» Excerpt to read
Re: Organization of Java-SQL-DB Interface

Posted by "Mattmann, Chris A (388J)" <ch...@jpl.nasa.gov>.
Hi Brian,

I shared your concerns, *and* your enthusiasm. 

Mike: I think you can use JIRA issue https://issues.apache.org/jira/browse/OODT-393 and 
we'll be happy to help you shepherd this.

Cheers,
Chris

On Apr 4, 2012, at 1:37 PM, <ho...@me.com> <ho...@me.com> wrote:

> hey mike,
> 
> Are you looking do something like this?  Storing queries in a file and adding in values utilizing PathUtils replacement:
> SELECT DISTINCT product_id from MOA_IASI_L1C_Metadata where element_id = 'urn:peate:NominalDate' and element_value = '[NominalDate]';
> 
> While this is cool and convenient, i see a few problems with dynamically loading the queries:
> 1) The inline queries in Java are able to be well unit-tested
> 2) Making the queries too easy to change can be a production code nightmare... This is the SQL which determines if the Product's metadata gets ingested correctly or not... i wouldn't want to just be able to easily changes these without going through a rigorous testing process to be sure they work correctly
> 
> While i noted these problems, i'm not adverse to this being checked in as a new implementation... i'd be interested to see what you've got... could you create a JIRA issue and attach your code?

» Check your understanding
(a) In the Java-SQL-DB interface thread, why does the poster think making the queries "too easy to change" is a problem? Answer in one to three sentences.
(b) Write the next part of the Java-SQL-DB interface thread, picking up after its final line.
The items that come after the thread are not needed for anything here.

» Data extract
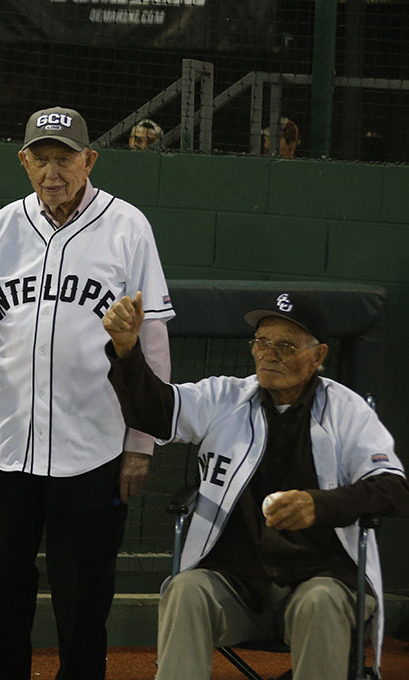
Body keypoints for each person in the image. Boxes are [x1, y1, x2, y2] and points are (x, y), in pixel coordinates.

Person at [0, 106, 175, 679]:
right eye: (41, 158)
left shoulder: (128, 227)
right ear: (23, 161)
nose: (52, 172)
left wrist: (141, 443)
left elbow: (152, 343)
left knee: (84, 604)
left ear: (89, 160)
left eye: (64, 158)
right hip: (5, 448)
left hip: (96, 448)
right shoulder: (1, 229)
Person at [102, 290, 409, 679]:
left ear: (318, 357)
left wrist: (322, 505)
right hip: (236, 586)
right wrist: (128, 351)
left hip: (322, 581)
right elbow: (156, 411)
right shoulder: (226, 398)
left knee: (321, 601)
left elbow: (392, 489)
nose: (269, 354)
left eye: (286, 345)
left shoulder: (347, 411)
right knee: (187, 590)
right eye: (262, 343)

» Answers by task
(a) The poster warns that queries loaded from a file could be changed too easily, which could become a nightmare in production code. This SQL determines whether a Product's metadata gets ingested correctly, so the poster does not want it changed without a rigorous testing process to confirm it works.

(b)
> 
> -brian
> 
> Not sure you want these SQL commands to be easy to change... you pull them out then they become hard to unit-test... also 
> 
> On Apr 04, 2012, at 01:00 PM, "Starch, Michael D (388L)" <Mi...@jpl.nasa.gov> wrote:
> 
>> All,
>> 
>> I am currently working on designing a catalog implementation that interacts with an oracle database for use with the filemanager component. The current version uses sql that is inline with the java code. However, a recent need for maintenance to this SQL has highlighted the need to pull the sql into separate files for easier maintenance.
>> 
>> What is the preferred way in oodt to store such information and load it?
>> 
>> -Michael Starch
>> 
>> 
>> 


++++++++++++++++++++++++++++++++++++++++++++++++++++++++++++++++++
Chris Mattmann, Ph.D.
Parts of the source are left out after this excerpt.